The differences in content concerned page layout (2 sites), videos that do not load (3 sites), missing ads (9 sites) and missing elements (1 site). We found that these deviations are highly likely to be caused by bot detection, e.g. one site in our set does not display login elements to web bots (see Fig. 6 in Appendix A). In contrast, deviations such as malformed page layouts may be a result of PhantomJS’ rendering engine.

We found that sites with missing videos use scripts to serve the videos by wistia.com. These scripts include code to detect PhantomJS. We therefore believe the lack of video to be due to web bot detection, though we cannot be certain without reverse engineering these scripts fully.

Lastly, we explored how often deviations due to bot detection occur. In addition to PhantomJS, we add a Selenium-driven Chrome browser. We randomly selected 108 sites out of our set of detectors. Each site was visited once manually and 5 times with each bot, using different machines and IPs. By comparing the resulting screenshots we found deviations on 50 sites. From these deviations, we removed every observation (e.g. deformed layouts and inconsistent results over multiple visits) that we could not clearly relate to web bot detection. This results in 29 websites where we interpret deviations as a cause of web bot detection (see Appendix A).

We found 10 websites that do not display the main page or show error messages to web bots. CAPTCHAs were shown on 2 sites. We further encountered missing elements on 2 sites and videos failed to load on 4 sites. Lastly, 15 sites served less ads. Overall, deviations appeared more often in PhantomJS (24) than in Selenium-driven Chrome browsers (14).

[Lines drawn from a dataset]

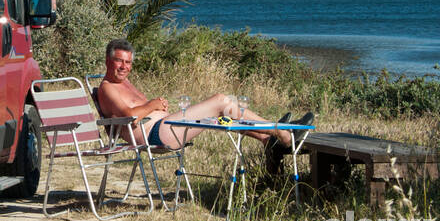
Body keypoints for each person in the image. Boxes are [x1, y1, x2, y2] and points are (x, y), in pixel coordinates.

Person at [95, 38, 298, 158]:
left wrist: (157, 108)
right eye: (119, 61)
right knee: (220, 101)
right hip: (156, 136)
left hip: (165, 127)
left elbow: (141, 109)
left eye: (128, 62)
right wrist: (152, 105)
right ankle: (282, 132)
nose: (124, 67)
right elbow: (130, 116)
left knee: (223, 117)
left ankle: (267, 141)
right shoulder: (107, 88)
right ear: (108, 60)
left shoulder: (124, 83)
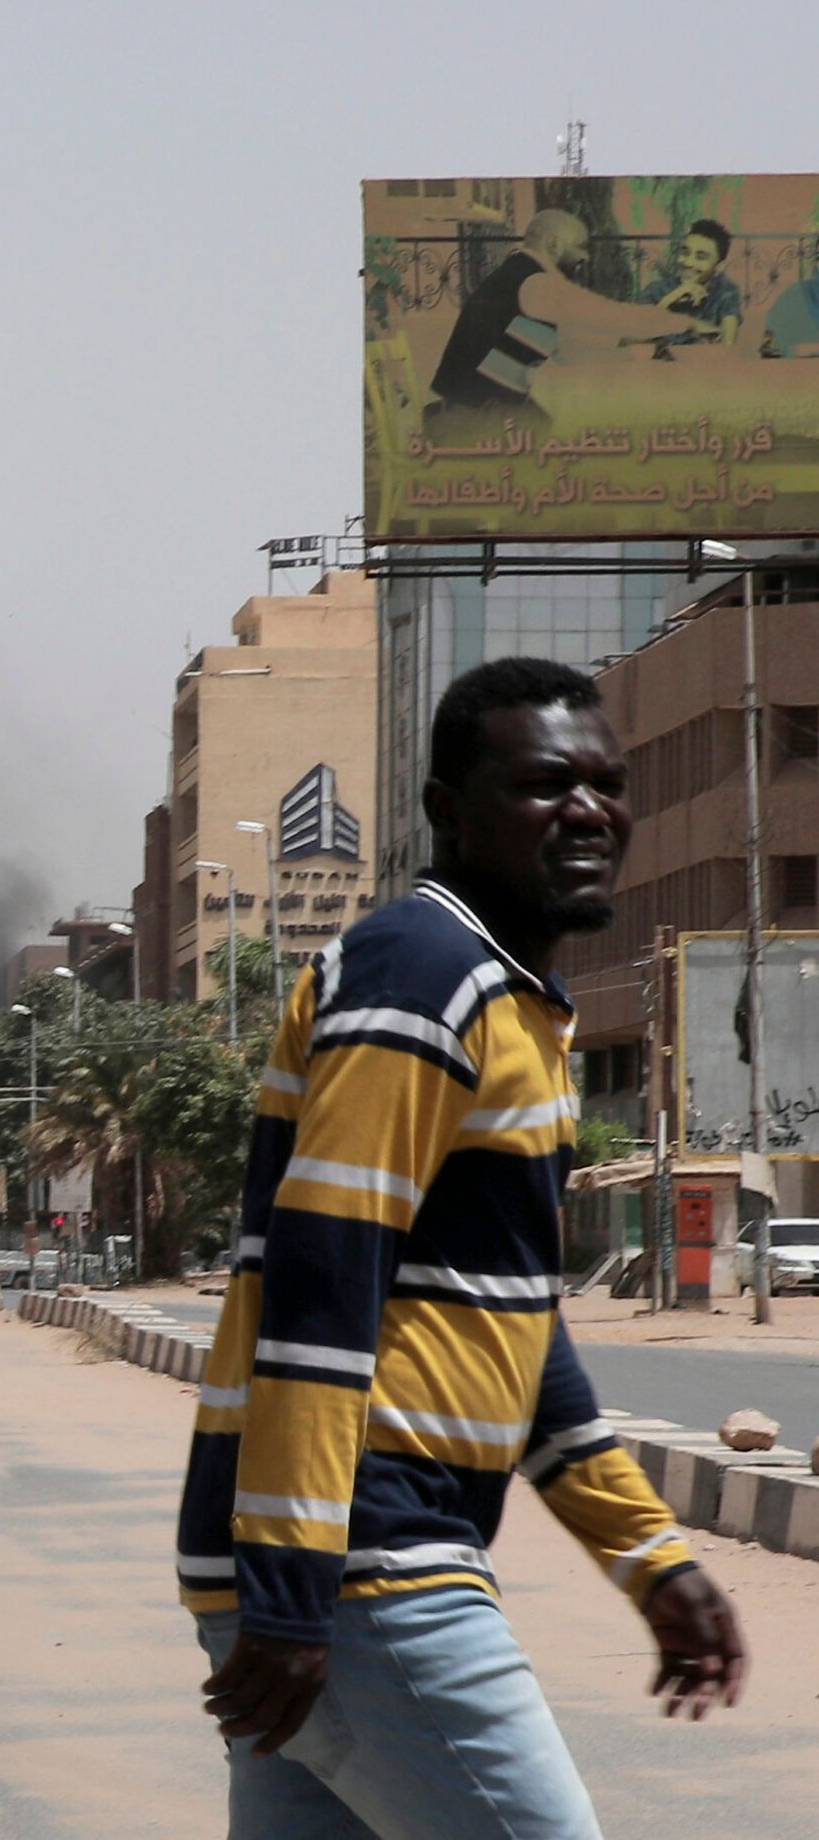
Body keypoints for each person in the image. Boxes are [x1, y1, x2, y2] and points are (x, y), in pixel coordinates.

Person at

#### [Exercise aim]
In the excerpt on web bot detection, on how many of the 108 randomly selected sites did comparing screenshots reveal deviations?

#### [Solved exercise]
50 sites.